Roaa Ikink was among them. She dived into her cheeseburger and fries after enjoying a night out at the Dubai Marine Resort and Spa next door. At nearly 4am, she said nothing could be more satisfying.
Mrs Ikink, 24, a housewife, had early business ahead of her. After dropping off her two children at a nursery at 7.30am, she had to be at a beauty salon to model their cosmetic products only 30 minutes later.
With less than four hours to go before this busy day began, she was determined to take a power nap and make it to her demonstration.

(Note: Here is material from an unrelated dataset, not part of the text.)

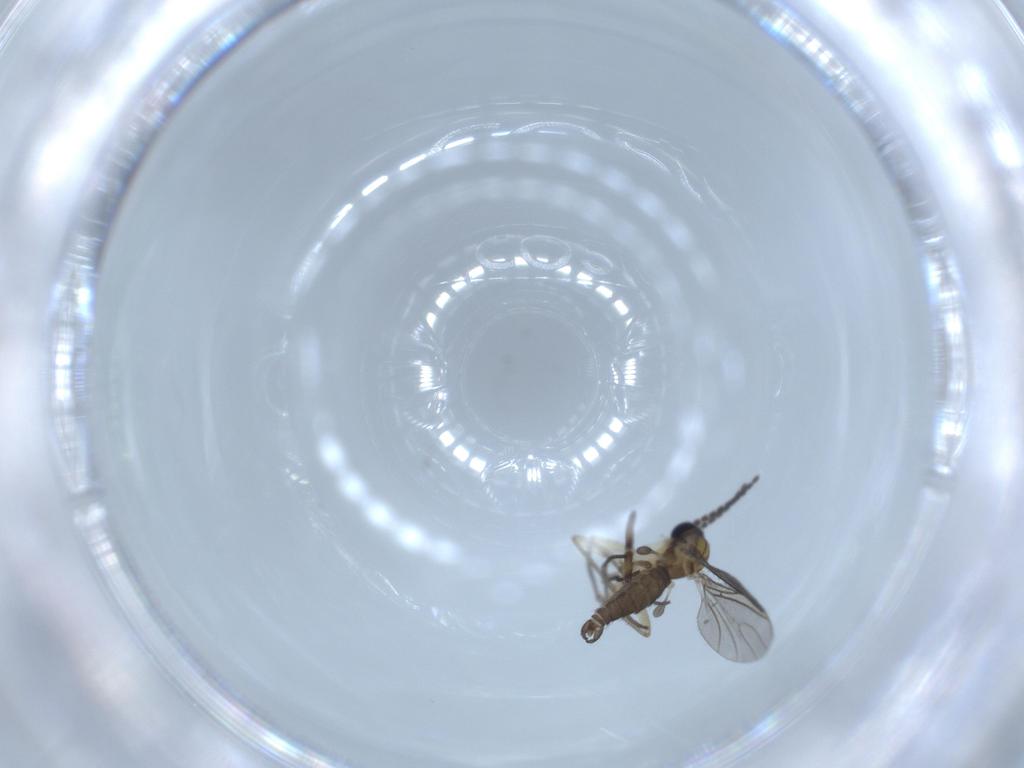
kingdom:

"If I have at least an hour or two of sleep, then I'll be fine - as long as there's also a Red Bull in the mix," Mrs Ikink said.
This kind of schedule is not unusual for the young Yemeni, who says she goes out at least five times a week.
A shisha addict, Mrs Ikink says she usually saves clubbing for the weekend and spends her weekday evenings in cafes. Her husband, who is from Holland, spends most of his time at work.
"The most important thing is that the place we go to has shisha," she said. "My husband is always busy at meetings and events, so I get bored and go out to kill time.
"This is what's wonderful about Dubai nightlife. You have so many options well into the night, whether you want to go out and dance or relax at a cafe."
Of McDonald's 97 branches across the UAE, 61 operate around the clock or have extended working hours, meaning they close between 2am and 4am. The chain is popular among the younger crowd for satisfying after-party cravings.
Mazen Sous, a McDonald's representative, said restaurants that are close to key attractions, on motorways on main commuting roads, have the highest after-midnight sales, especially on weekends.
While customers early on that Wednesday morning came in patches, they were streaming through the door on Friday night.
Tina Rouss, from Lebanon, had just come back from celebrating her friend's birthday at Loca and Malecon, a bar and nightclub also at the Dubai Marine Resort.
Although zaatar w zeit is the young Lebanese woman's most preferred late-night meal because it "reminds me of home", her reasons for choosing McDonald's were simple.
"It's open, cheap and tastes good," Ms Rouss said.